### Work to complete:
Transcribe every line of the data below character for character, and leave the pictures out of your answer.

### Data for processing:
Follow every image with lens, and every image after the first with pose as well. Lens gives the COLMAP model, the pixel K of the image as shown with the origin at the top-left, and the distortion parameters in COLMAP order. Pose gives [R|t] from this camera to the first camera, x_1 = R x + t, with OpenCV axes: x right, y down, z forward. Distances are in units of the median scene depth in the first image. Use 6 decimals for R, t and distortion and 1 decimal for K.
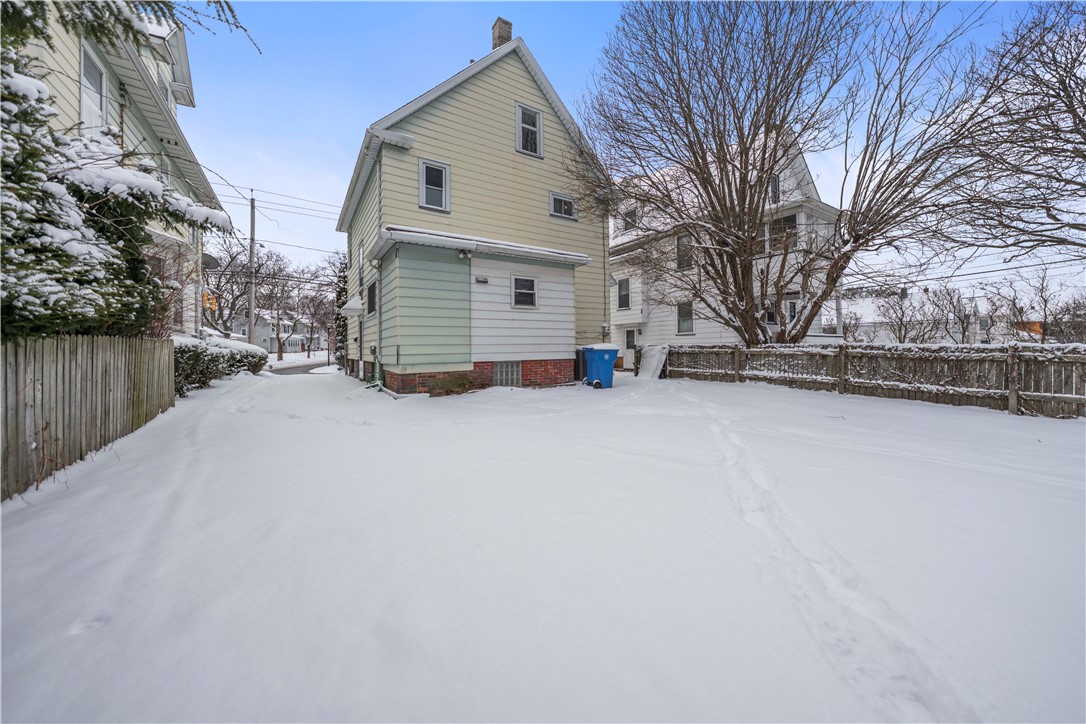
lens RADIAL K [[373.2, 0, 533.1], [0, 373.2, 343.9], [0, 0, 1]] dist [-0.002992, 0.000381]
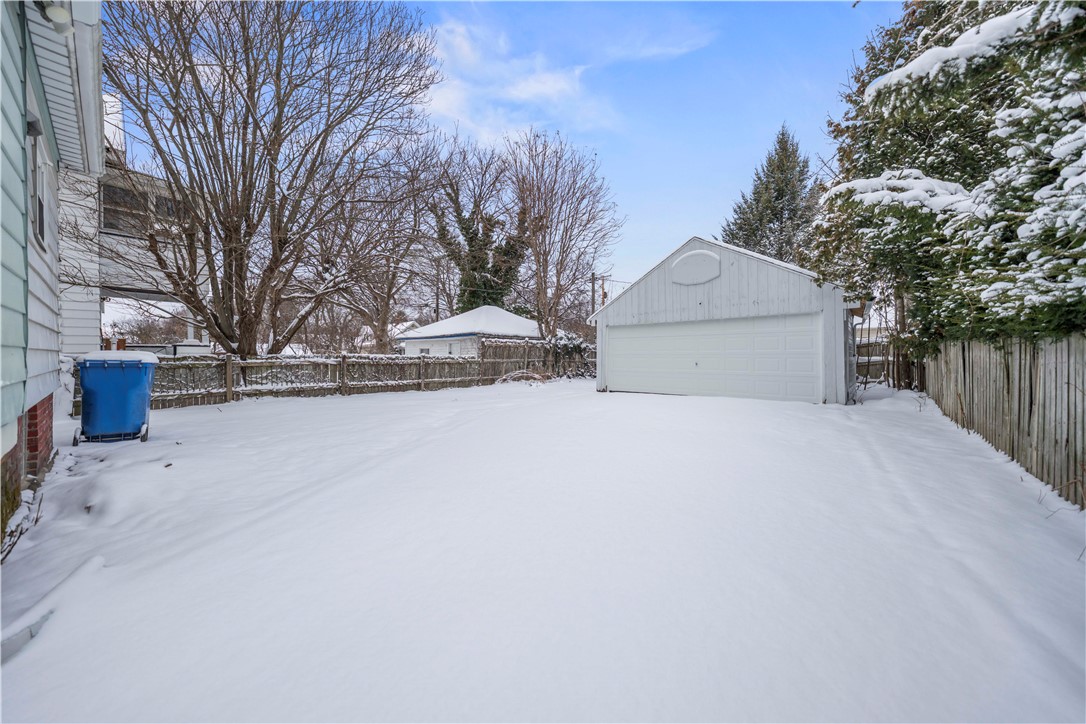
lens RADIAL K [[373.2, 0, 542.8], [0, 373.2, 355.6], [0, 0, 1]] dist [-0.002992, 0.000381]
pose [[-0.295312, -0.003880, 0.955393, -0.490352], [-0.003552, 0.999989, 0.002963, -0.002598], [-0.955394, -0.002518, -0.295323, 0.682353]]
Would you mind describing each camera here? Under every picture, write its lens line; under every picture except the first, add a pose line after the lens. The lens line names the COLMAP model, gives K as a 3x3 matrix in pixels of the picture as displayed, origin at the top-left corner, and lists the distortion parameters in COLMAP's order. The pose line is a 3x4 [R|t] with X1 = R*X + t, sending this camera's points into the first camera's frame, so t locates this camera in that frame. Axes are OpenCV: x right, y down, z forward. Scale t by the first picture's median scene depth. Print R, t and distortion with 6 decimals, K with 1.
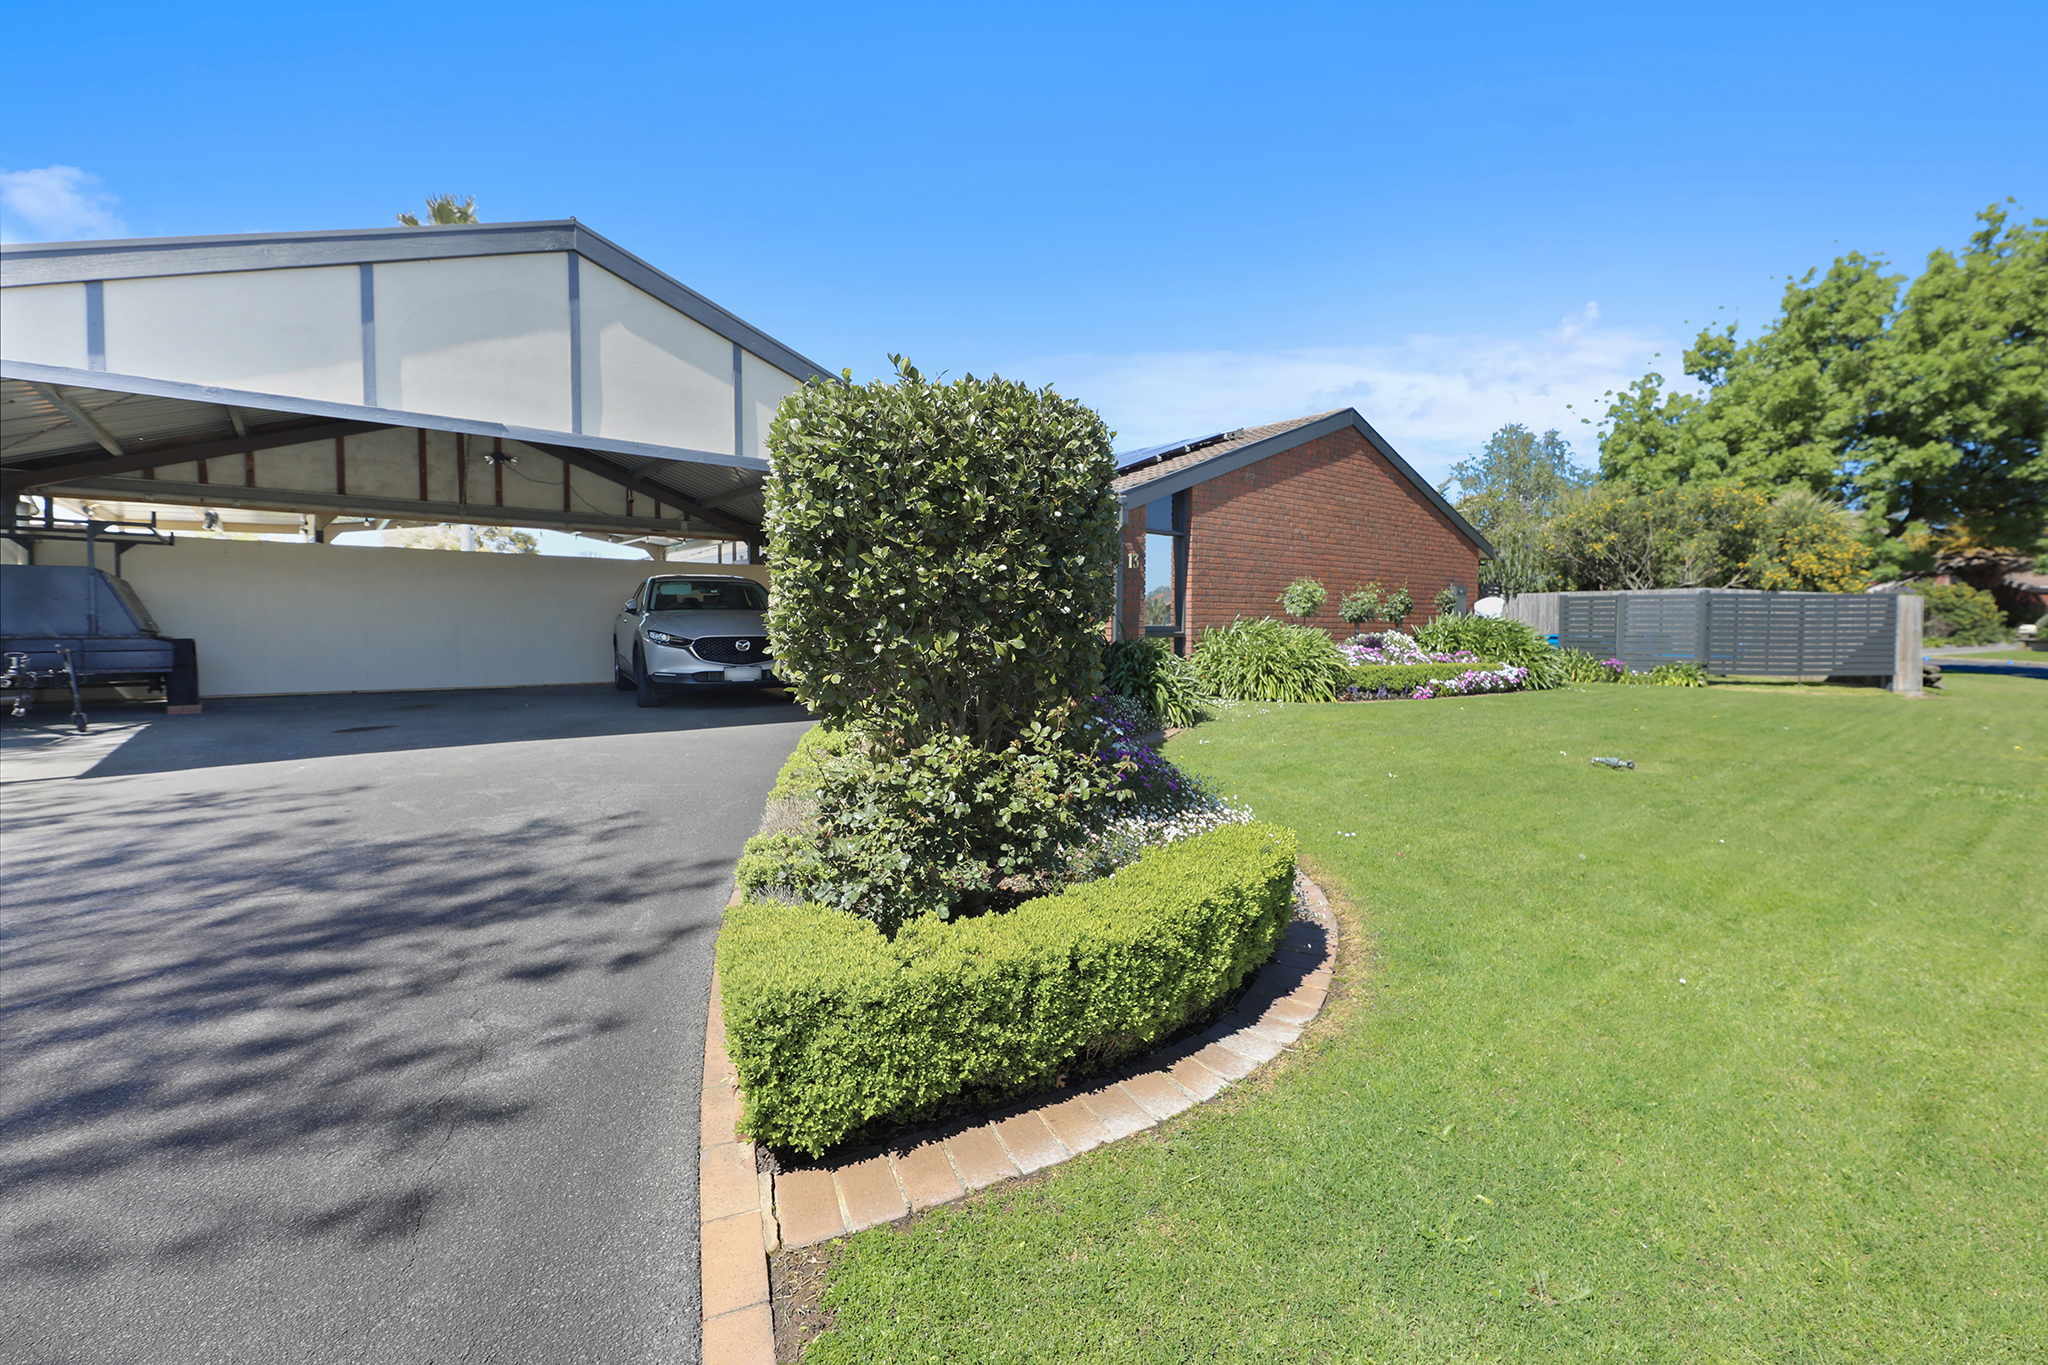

### Output:
Follow every image with lens, and every image after the first with pose as well. Lens gives the COLMAP model, the pixel K of the image as shown with the origin at the top-left, and the distortion parameters in COLMAP order. Pose gives [R|t] from this camera to the first camera, x_1 = R x + t, with OpenCV axes: x right, y down, z forward. Distances are in units of the median scene depth in the first image. Use 6 decimals for R, t and distortion and 1 decimal for K.
lens RADIAL K [[373.2, 0, 533.1], [0, 373.2, 343.9], [0, 0, 1]] dist [-0.002992, 0.000381]
lens RADIAL K [[373.2, 0, 542.8], [0, 373.2, 355.6], [0, 0, 1]] dist [-0.002992, 0.000381]
pose [[-0.295312, -0.003880, 0.955393, -0.490352], [-0.003552, 0.999989, 0.002963, -0.002598], [-0.955394, -0.002518, -0.295323, 0.682353]]
Would you mind describing each camera here? Under every picture, write its lens line; under every picture except the first, add a pose line after the lens. The lens line names the COLMAP model, gives K as a 3x3 matrix in pixels of the picture as displayed, origin at the top-left corner, and lists the distortion parameters in COLMAP's order. The pose line is a 3x4 [R|t] with X1 = R*X + t, sending this camera's points into the first camera's frame, so t locates this camera in that frame. Axes are OpenCV: x right, y down, z forward. Scale t by the first picture's median scene depth. Print R, t and distortion with 6 decimals, K with 1.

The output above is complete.